Texte fourni
Le taureau répond à une problématique de gestion de la reproduction. Mais il représente un risque en matière de progrès génétique que le génotypage ne pourra qu'atténuer.
CONFRONTÉS AU RECUL DE LA FÉCONDITÉ et à l'agrandissement des troupeaux, certains éleveurs n'hésitent pas à mettre en service un taureau de monte naturelle. Une solution a priori séduisante pour améliorer la fécondité ou réduire le coût de l'insémination artificielle (IA). D'autant plus qu'il existe très peu de vaches réellement infertiles, c'est-à-dire inaptes à la reproduction. En France, le taux de vaches laitières inséminées est de 71 % en 2014 (70 % en 2009, source : Idèle). Par déduction, la monte naturelle est estimée à 29 %. « Il faut prendre ce chiffre avec précaution, car sur l'ensemble des vaches, un certain nombre n'a tout simplement pas été mis à la reproduction, précise Pascale Le Mézec, de l'Institut de l'élevage.

Données enregistrées

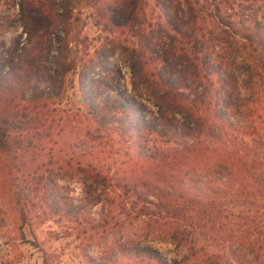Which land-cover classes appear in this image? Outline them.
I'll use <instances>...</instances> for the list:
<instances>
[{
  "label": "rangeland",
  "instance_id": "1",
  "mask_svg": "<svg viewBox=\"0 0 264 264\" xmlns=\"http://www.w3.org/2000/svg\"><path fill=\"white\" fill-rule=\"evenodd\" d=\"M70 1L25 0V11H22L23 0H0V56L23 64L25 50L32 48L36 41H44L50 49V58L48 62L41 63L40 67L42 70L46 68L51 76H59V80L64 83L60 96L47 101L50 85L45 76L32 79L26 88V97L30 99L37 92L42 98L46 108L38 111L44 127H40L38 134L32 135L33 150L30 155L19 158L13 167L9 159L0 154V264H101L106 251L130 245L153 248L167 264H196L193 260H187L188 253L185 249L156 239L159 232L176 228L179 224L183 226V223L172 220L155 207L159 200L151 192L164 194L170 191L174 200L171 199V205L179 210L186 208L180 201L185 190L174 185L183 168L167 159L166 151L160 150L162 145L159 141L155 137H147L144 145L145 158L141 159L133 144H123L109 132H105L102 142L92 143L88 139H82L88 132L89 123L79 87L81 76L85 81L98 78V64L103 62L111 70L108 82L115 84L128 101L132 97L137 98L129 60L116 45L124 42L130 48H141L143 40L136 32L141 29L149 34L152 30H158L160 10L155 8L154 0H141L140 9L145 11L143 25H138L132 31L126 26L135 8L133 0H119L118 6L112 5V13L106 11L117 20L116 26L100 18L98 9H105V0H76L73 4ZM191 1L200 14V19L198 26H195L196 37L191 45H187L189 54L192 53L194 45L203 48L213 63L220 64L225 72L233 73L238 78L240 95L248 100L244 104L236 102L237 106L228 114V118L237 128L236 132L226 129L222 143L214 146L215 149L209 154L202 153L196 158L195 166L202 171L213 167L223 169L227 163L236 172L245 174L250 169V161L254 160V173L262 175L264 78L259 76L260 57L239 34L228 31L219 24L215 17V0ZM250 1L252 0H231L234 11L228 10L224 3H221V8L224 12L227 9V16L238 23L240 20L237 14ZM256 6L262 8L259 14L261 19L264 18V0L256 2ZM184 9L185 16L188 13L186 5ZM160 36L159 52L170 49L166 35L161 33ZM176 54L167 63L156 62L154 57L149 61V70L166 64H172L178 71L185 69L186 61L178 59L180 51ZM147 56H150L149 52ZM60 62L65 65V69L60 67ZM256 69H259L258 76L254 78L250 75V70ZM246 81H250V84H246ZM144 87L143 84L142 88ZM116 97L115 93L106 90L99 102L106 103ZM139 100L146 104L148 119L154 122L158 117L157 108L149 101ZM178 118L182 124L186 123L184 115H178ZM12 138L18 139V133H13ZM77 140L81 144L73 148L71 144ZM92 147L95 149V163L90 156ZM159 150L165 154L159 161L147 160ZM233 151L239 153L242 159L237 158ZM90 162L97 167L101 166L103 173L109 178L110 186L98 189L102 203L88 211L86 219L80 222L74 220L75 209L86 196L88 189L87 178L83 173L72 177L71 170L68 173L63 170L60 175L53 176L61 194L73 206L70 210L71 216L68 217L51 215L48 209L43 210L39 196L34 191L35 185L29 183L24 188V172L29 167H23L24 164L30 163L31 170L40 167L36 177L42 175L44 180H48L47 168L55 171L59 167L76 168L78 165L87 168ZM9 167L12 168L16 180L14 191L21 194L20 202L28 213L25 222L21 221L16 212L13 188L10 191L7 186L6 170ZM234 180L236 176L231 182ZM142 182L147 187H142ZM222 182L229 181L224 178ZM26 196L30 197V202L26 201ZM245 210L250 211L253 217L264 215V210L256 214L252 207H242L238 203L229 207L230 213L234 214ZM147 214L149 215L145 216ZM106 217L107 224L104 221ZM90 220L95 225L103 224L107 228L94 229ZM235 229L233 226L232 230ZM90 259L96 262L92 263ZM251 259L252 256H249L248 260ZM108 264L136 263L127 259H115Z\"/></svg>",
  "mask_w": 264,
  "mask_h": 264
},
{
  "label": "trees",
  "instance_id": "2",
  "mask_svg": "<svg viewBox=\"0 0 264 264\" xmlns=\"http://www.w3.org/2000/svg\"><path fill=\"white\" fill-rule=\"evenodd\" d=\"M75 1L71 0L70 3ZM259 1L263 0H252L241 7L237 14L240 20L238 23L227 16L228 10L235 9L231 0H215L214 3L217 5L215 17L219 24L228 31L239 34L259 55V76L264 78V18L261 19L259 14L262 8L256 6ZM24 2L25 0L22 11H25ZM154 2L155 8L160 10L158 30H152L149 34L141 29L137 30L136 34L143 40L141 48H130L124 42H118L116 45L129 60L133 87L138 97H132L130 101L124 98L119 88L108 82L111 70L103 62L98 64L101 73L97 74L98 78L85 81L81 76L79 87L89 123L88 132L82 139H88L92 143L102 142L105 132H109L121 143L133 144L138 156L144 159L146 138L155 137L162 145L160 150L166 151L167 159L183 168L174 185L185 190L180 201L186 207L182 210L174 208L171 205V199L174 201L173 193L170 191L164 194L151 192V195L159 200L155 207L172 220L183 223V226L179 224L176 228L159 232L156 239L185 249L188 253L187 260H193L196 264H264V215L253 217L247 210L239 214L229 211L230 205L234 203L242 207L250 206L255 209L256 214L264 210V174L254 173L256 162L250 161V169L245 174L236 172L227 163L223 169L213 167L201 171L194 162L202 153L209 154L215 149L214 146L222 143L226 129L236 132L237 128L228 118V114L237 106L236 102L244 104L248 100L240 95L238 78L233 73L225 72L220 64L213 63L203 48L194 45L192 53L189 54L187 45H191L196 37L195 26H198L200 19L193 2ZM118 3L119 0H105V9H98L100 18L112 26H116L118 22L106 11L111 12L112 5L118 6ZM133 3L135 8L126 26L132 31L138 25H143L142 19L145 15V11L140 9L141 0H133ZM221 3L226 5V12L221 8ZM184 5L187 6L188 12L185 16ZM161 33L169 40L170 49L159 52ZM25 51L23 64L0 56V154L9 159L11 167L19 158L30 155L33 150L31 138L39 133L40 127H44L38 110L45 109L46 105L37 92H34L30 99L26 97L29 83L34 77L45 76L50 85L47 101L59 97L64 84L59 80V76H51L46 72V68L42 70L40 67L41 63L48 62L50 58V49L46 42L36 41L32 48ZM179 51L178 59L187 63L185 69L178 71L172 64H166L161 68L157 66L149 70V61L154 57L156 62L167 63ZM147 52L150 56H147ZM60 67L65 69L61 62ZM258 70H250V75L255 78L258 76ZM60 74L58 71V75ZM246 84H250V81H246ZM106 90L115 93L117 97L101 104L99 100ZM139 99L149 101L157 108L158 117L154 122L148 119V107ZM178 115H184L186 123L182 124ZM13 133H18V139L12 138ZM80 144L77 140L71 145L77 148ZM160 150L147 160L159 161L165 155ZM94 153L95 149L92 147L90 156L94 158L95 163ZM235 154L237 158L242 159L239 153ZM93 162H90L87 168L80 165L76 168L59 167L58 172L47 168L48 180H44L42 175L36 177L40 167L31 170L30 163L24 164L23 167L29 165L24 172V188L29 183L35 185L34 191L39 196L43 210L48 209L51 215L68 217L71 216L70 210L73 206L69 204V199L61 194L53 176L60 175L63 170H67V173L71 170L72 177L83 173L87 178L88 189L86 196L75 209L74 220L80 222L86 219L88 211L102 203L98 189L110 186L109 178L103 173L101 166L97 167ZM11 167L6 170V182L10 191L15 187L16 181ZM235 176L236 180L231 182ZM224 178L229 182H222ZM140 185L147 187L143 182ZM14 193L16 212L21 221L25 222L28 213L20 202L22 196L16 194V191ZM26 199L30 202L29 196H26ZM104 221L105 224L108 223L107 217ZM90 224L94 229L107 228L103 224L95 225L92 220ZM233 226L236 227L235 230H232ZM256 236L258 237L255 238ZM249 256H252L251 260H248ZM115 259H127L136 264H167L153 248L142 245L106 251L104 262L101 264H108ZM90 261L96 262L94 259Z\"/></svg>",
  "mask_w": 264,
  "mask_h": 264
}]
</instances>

...

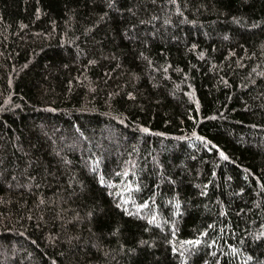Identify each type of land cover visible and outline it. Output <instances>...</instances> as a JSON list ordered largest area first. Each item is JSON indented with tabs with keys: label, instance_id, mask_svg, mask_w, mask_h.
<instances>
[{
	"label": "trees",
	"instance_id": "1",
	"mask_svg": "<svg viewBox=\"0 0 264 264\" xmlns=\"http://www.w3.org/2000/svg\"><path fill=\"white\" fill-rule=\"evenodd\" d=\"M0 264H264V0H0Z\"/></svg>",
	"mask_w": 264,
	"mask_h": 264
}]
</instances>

--

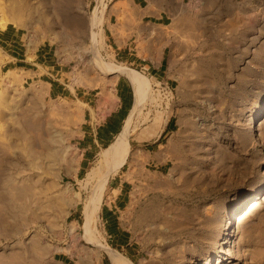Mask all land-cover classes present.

Consignes de l'exercice
[1] Citez mot pour mot le passage du texte sur la monte naturelle qui va de « CONFRONTÉS AU RECUL » jusqu'à « l'Institut de l'élevage. » inclus.
[2] D'après le texte sur la monte naturelle, quel était le taux de vaches laitières inséminées en France en 2014 ?

Réponses attendues
[1]
CONFRONTÉS AU RECUL DE LA FÉCONDITÉ et à l'agrandissement des troupeaux, certains éleveurs n'hésitent pas à mettre en service un taureau de monte naturelle. Une solution a priori séduisante pour améliorer la fécondité ou réduire le coût de l'insémination artificielle (IA). D'autant plus qu'il existe très peu de vaches réellement infertiles, c'est-à-dire inaptes à la reproduction. En France, le taux de vaches laitières inséminées est de 71 % en 2014 (70 % en 2009, source : Idèle). Par déduction, la monte naturelle est estimée à 29 %. « Il faut prendre ce chiffre avec précaution, car sur l'ensemble des vaches, un certain nombre n'a tout simplement pas été mis à la reproduction, précise Pascale Le Mézec, de l'Institut de l'élevage.

[2] Ce taux était de 71 %.